Consideration should be given to whether the client wishes to accommodate the other interest involved. A client may consent to representation notwithstanding a conflict. However, as indicated in paragraph (a)(1) with respect to representation directly adverse to a client, and paragraph (b)(1) with respect to material limitations on representation of a client, when a disinterested lawyer would conclude that the client should not agree to the representation under the circumstances, the lawyer involved cannot properly ask for such agreement or provide representation on the basis of the client's consent." (Emphasis added)

As set forth in Rule 1.7 and the Comments that follow, you would need to explain to your clients the material limitations, if any, on the representation and ensure that the client understands those in full before undertaking the representation. While the Committee is of the view that this is not a situation in which a disinterested lawyer would conclude that there is no possibility of obtaining your clients' consent after consultation in all circumstances, because of the Committee's concerns about the fee-sharing aspects we believe you should not engage in that exercise.

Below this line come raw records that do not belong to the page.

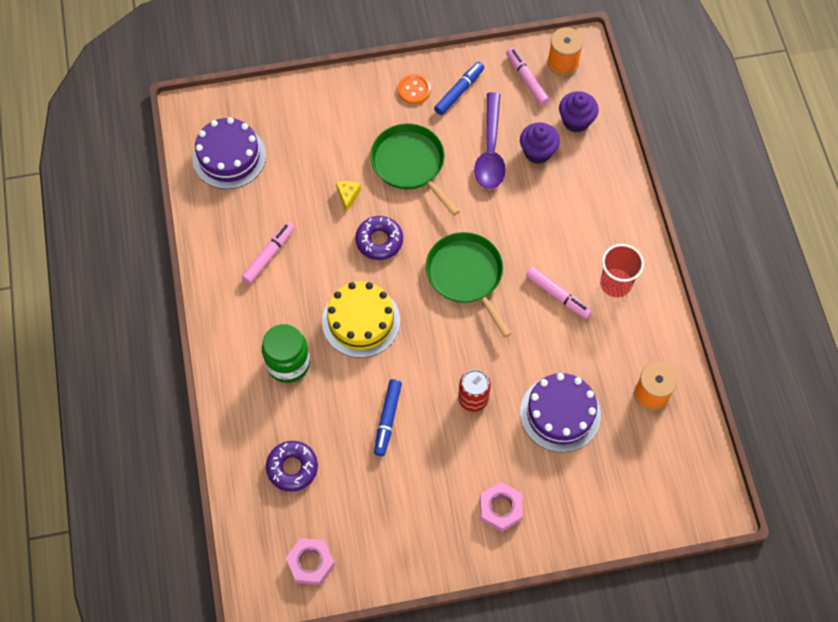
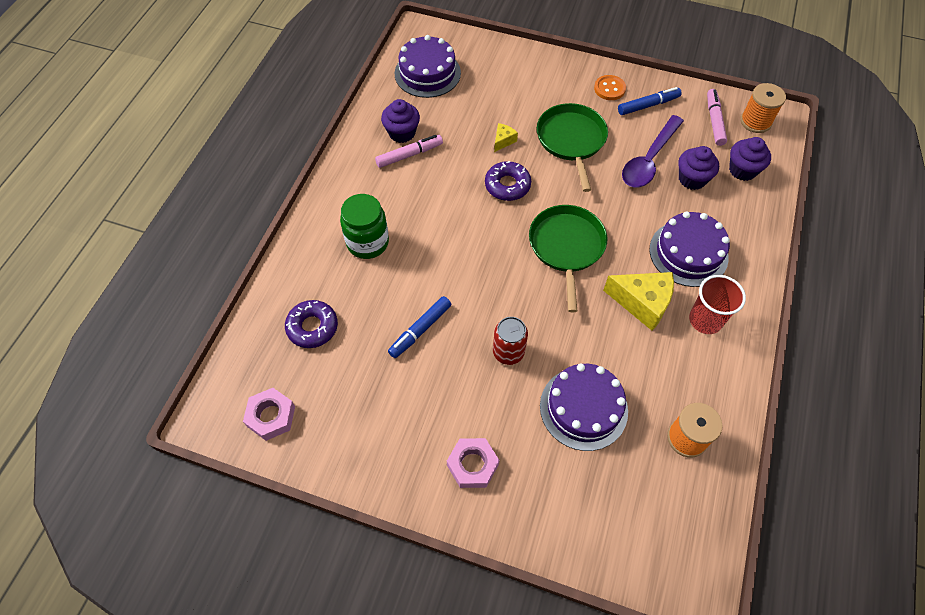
camera: 30 degrees right, 5 degrees down
yellow cake [322,281,400,358] -> none
pink marker [526,267,592,319] -> yellow cheese [603,272,674,331]
none -> purple cupcake [381,99,420,143]
none -> purple cake [650,211,730,287]

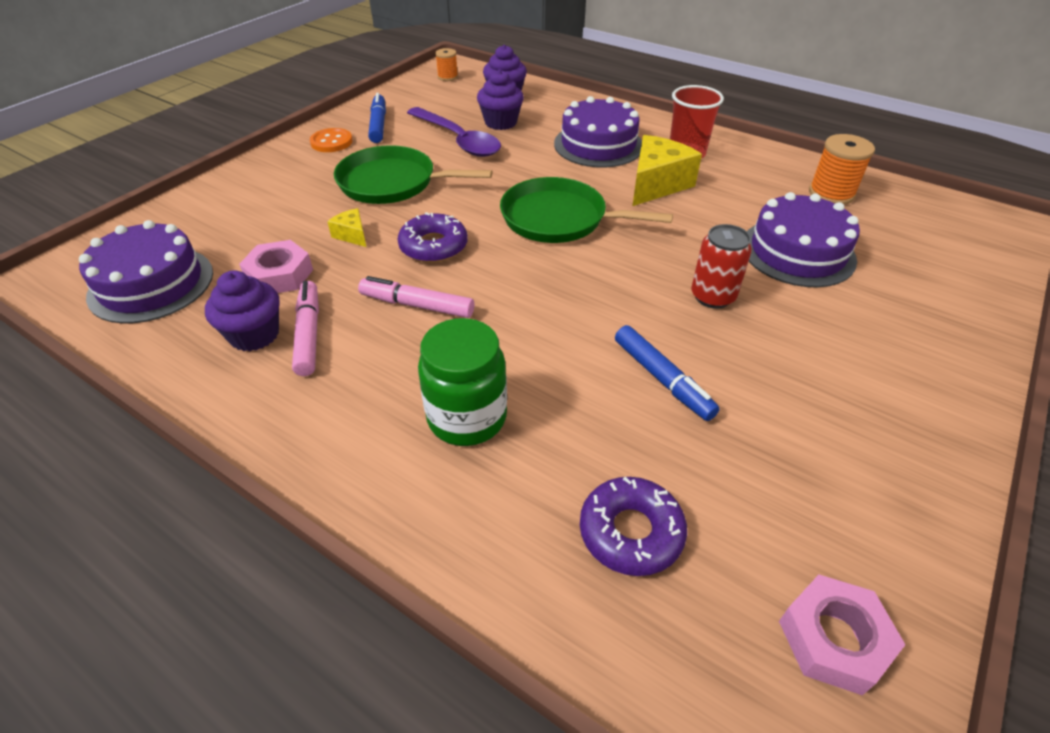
camera: 75 degrees left, 15 degrees down
pink nut [447,438,499,488] -> pink nut moved to [239,240,313,293]
pink marker [707,89,727,146] -> pink marker moved to [358,276,474,318]
orange spool [740,83,786,133] -> orange spool [435,48,458,81], size x0.60

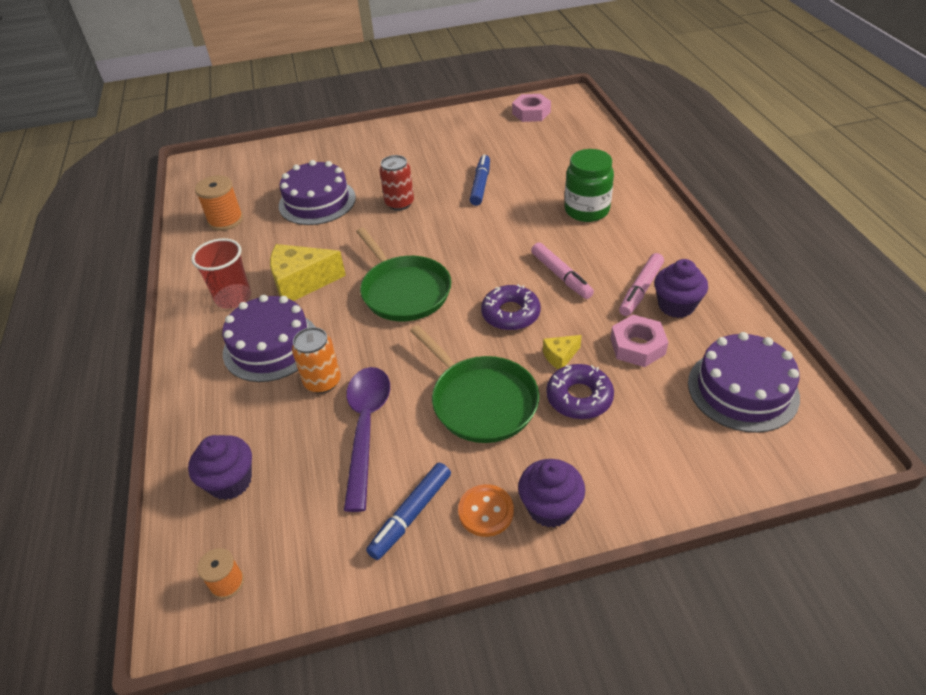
camera: 135 degrees left, 0 degrees up
yellow cheese [327,208,366,247] -> yellow cheese turned 60 degrees clockwise [543,335,582,369]
purple cupcake [477,69,524,130] -> purple cupcake moved to [518,459,585,527]
purple donut [580,477,687,576] -> purple donut moved to [546,364,614,419]
none -> orange can [292,327,341,393]

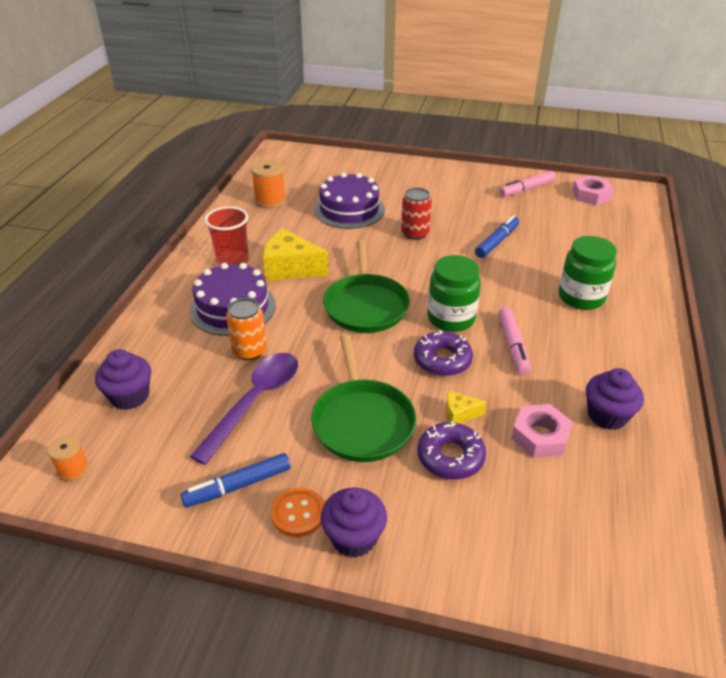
camera: 25 degrees right, 5 degrees down
pink marker [619,253,664,316] -> pink marker moved to [499,171,556,197]
purple cake [688,332,800,433] -> none
none -> green jar [428,255,481,332]

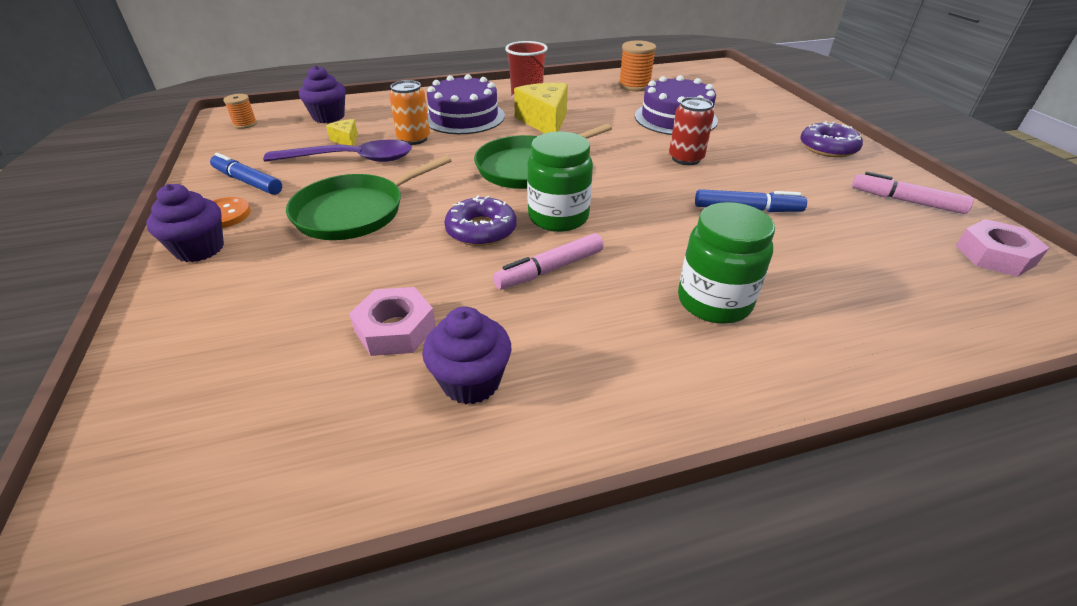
camera: 60 degrees right, 0 degrees up
purple donut [417,421,486,479] -> purple donut moved to [800,121,863,158]
yellow cheese [446,391,487,424] -> yellow cheese moved to [326,119,358,146]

For reasons set forth above related to your independent professional judgment the Committee believes the actions you propose would violate the Maryland Rules of Professional Conduct. Certainly, the combination of Rules 1.7, 1.8 and 5.4 make it clear that such arrangements are not permissible in Maryland.1

 

1 In addition to your inquiry, you advise that this business arrangement is permissible in the District of Columbia and several other jurisdictions. In a subsequent telephone conversation, you advise that you are a member of the District of Columbia Bar and question why you must conform to Maryland's more stringent Rules. We refer you to Rule 8.5(a), which provides:

"A lawyer admitted by the Court of Appeals to practice in this State is subject to the disciplinary authority of this State for a violation of these rules in this or any other jurisdiction (emphasis supplied). See also Attorney Grievance Commission of Maryland v Hopp, 330 Md. 177, 185 (1993) and Ethics opinion 04-04. A copy of that opinion may be obtained from the website of the Committee, www.msba.org. 

REFERENCES:
Ethics Opinions: Ethics Docket 1994-22, 1996-17, 1999-18, 2000-34, 2000-35, 2000-40 and 2002-05

 


DISCLAIMER: Opinions of the Maryland State Bar Association (MSBA) Ethics Committee are an uncompensated service of the MSBA. This Committee’s opinions are not binding on the Maryland Court of Appeals, Maryland Attorney Grievance Commission, MSBA or this Committee. The reader is advised that subsequent judicial opinions, revisions to the rules of professional conduct, and future opinions of this Committee may render the Opinions stated herein outdated. As such, the Committee’s opinions are advisory only and neither the Committee nor the MSBA assumes any liability whatsoever with respect thereto. Accordingly, reliance upon the opinions of this Committee is solely at the risk of the user.